Alle Aufmerksamkeit wurde da noch der neuen Buhlschaft geschenkt. Ihr oblag es, in einer fertigen Inszenierung von Brian Mertes und Julian Crouch eine Lücke zu füllen: als Rad fahrende, temperamentvolle Buhle, die davor Brigitte Hobmeier mit Bravour aufleben ließ. Viel Spielraum blieb Fussenegger also nicht.

Rangierte die Rolle der Buhlschaft lange Zeit weit hinten im Mittelfeld der vielen Nebenrollen dieses 1920 erstmals in Salzburg aufgeführten Stücks Hugo von Hofmannsthals, so rutschte sie mit der aktuellen Inszenierung (ab 2013) in der Besetzungsliste nach vor an die zweite Stelle gleich hinter die Titelfigur. ("Gott der Herr" rangiert derzeit übrigens an letzter Stelle, wiewohl er auf katholischem Terrain lange Jahre als "Stimme des Herrn" die Liste anführte.)

Gewachsene Bedeutsamkeit

Die symbolische Aufwertung der Buhlschaft ist wohl der Versuch, der (medial) gewachsenen Bedeutsamkeit dieser Partie Rechnung zu tragen. In der Inszenierung selbst gelingt das freilich weniger. Die Buhlschaft muss eine Nebenfigur bleiben, die dem Mann beim Leiden zusieht. Selbst lebhafte Interpretationen wie jene von Sophie Rois, Birgit Minichmayr und Nina Hoss konnten daran nichts ändern. Auch Fussenegger nicht.

Sie agiert als turnfreudige Schönheit im blutroten Bustierkleid, eine Yogaprinzessin, die den älteren Herrn Unternehmer und Hofhalter vielleicht aufrichtig liebt, aber auch keinen Zweifel daran lässt, dass ihr die Rolle des First It-Girls prächtig gefällt. Etwas ordinär nach Lolitamanier rafft sie immer wieder den weit schwingenden Rocksaum und vollbringt artistische Kunststücke, von denen Vorgängerinnen wie Senta Berger oder Marthe Keller unbehelligt geblieben sind. Senta Berger hätte beim Anblick des Verlobungsringes keinesfalls in Ohnmacht fallen können (der Verlobungsring ist übrigens eine Idee des aktuellen Regieduos).

Stehende Ovationen, keineswegs verdient

Schon beim Einzug der Schauspieler mit tanzenden Skeletten und Teufelsmasken gab es Szenenapplaus. Am Ende nach zwei Stunden ließ sich das Publikum zu stehenden Ovationen hinreißen. Keineswegs verdient, denn vieles im Spiel bleibt – auch des Gauklerstils der Inszenierung eingedenk – zu gepresst und hölzern, ein grobes Treiben, das die Sprache recht achtlos hinterherschleppte.

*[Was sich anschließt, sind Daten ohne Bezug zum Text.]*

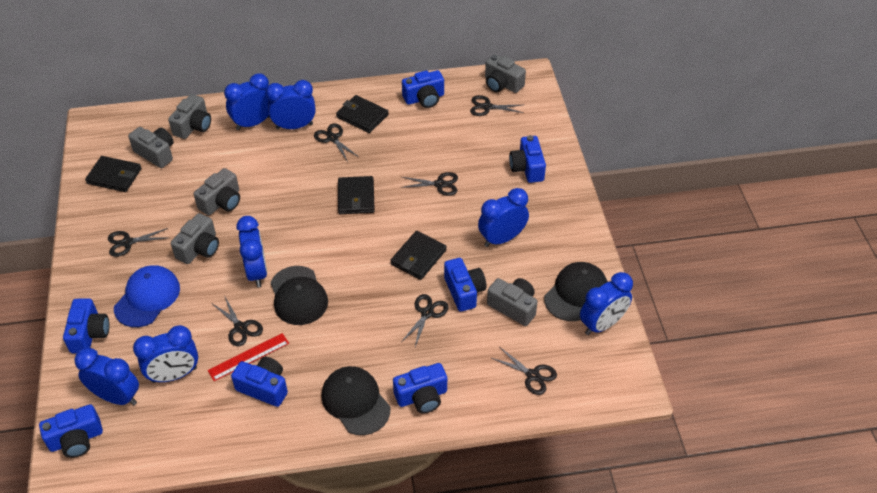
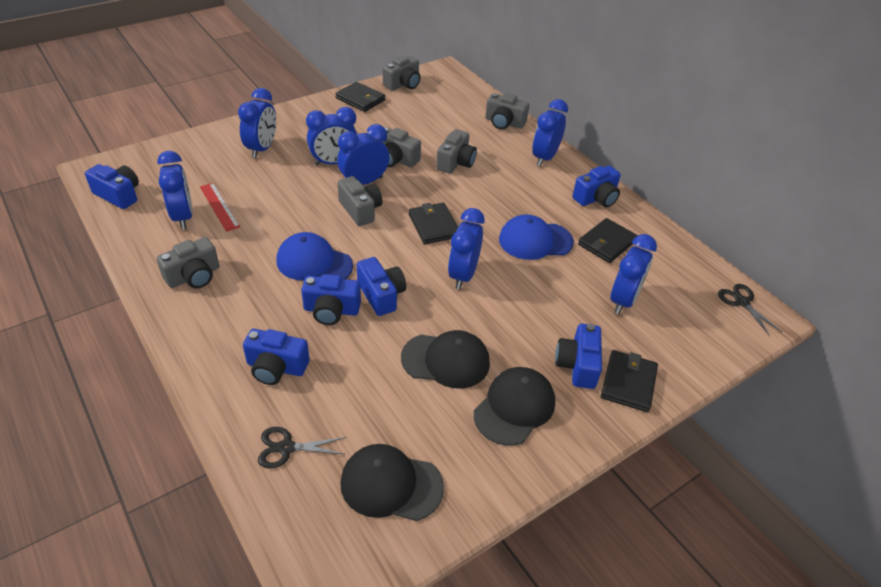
black scissors: 7 -> 2
blue camera: 7 -> 6
blue cap: 1 -> 2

Aus diesem Grund stach eine Szene des Abends besonders hervor. Sie verdankt sich einem weiteren Neuzugang: David Bennent verkörperte als ein aus einem riesigen Marionettenkörper steigender Mammon den Reichtum Jedermanns. Seine bestürzend klare, feierlich aufgeladene Sprache hat man an diesem Abend sonst weitgehend vermisst. (Margarete Affenzeller, 24.7.2016)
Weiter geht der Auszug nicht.